In a series of tweets, Twitter explained:
We detected what we believe to be a coordinated social engineering attack by people who successfully targeted some of our employees with access to internal systems and tools.
Source & full story: MSN
A highly anticipated ruling by Europe’s top court has just landed — striking down a flagship EU-US data flows arrangement known by many as Privacy Shield.
The Court of Justice invalidates Decision 2016/1250 on the adequacy of the protection provided by the EU-US Data Protection Shield,” it writes in a press release.
The CJEU’s finding is that “the requirements of US national security, public interest and law enforcement have primacy, thus condoning interference with the fundamental rights of persons whose data are transferred to that third country”, and that mechanisms in the EU-US Privacy Shield ostensibly intended to mitigate this interference (such as an ombudsperson role to handle EU citizens’ complaints) are not up the required legal standard of ‘essential equivalence’ with EU law.
Source & full story: TechCrunch, EU Court of Justice
Austrian privacy activist Max Schrems on Thursday welcomed a decision by the European Union’s top court in his case against Facebook , saying the legal basis for more then 5,000 U.S. companies that use an EU tool to transfer Europeans’ personal data to the United States for commercial use has been annulled.
“It looks perfect,” he said in a spontaneous reaction when the ruling hit headlines at his office in Vienna.
Europe’s top court on Thursday rejected the so-called Privacy Shield agreement but upheld the validity of another tool used by hundreds of thousands of companies to transfer data worldwide.
Source & full story: MSN
Google has received a record fine from Belgium’s data protection authority (APD) of 600,000 euros for not complying with European rules on a person’s “right to be forgotten” online.
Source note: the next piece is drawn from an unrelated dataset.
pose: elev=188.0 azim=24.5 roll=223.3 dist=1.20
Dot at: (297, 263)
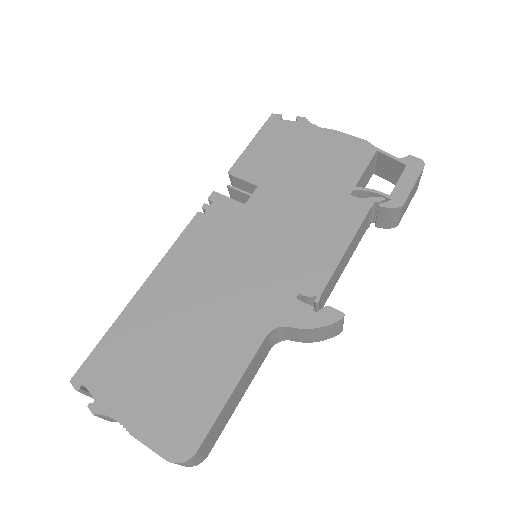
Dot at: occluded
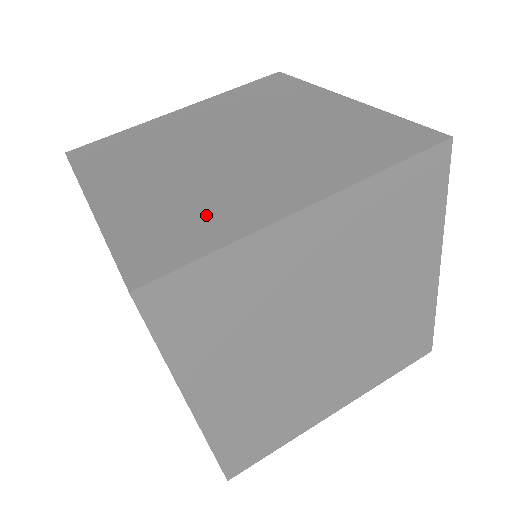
The 600,000 euro penalty is the largest ever imposed by APD, it said on Tuesday, and more than 10 times bigger than the authority’s previous record penalty.
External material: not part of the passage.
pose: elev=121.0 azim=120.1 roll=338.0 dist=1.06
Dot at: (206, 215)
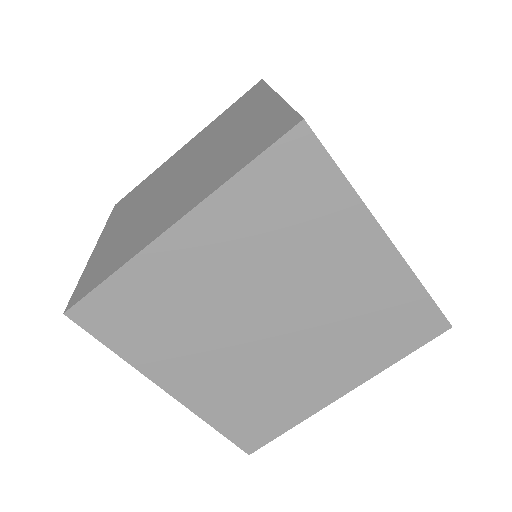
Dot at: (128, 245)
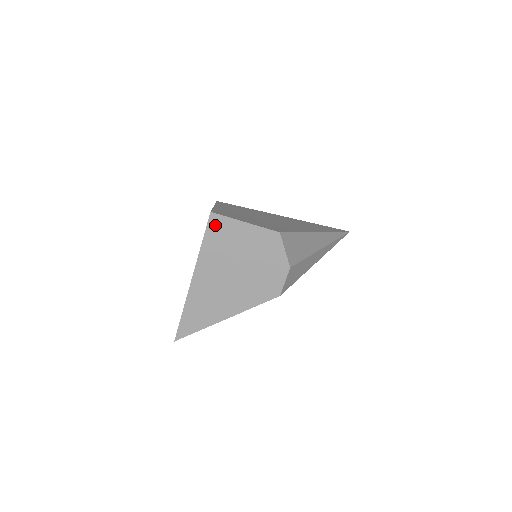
Google failed to remove links from its search results to articles which APD said were “obsolete” and damaging to the reputation of a person with a public profile in Belgium.
A Google spokesperson said:
We didn’t believe this case met the European Court of Justice’s criteria for delisting published journalism from search — we thought it was in the public’s interest that this reporting remain searchable,
Source & full story: Reuters
Connected devices will finally get a major security upheaval to stop them from becoming easy prey to hackers following a major step forward by the UK government.
This means manufacturers will need to ensure new devices feature proper passwords and security protection.
Digital minister Matt Warman said:
This is a significant step forward in our plans to help make sure smart products are secure and people’s privacy is protected….. I urge organisations to respond to these proposals so we can make the UK the safest place to be online with pro-innovation regulation that inspires consumer confidence in our tech products. People should continue to change default passwords on their smart devices and regularly update software to help protect themselves from cyber criminals.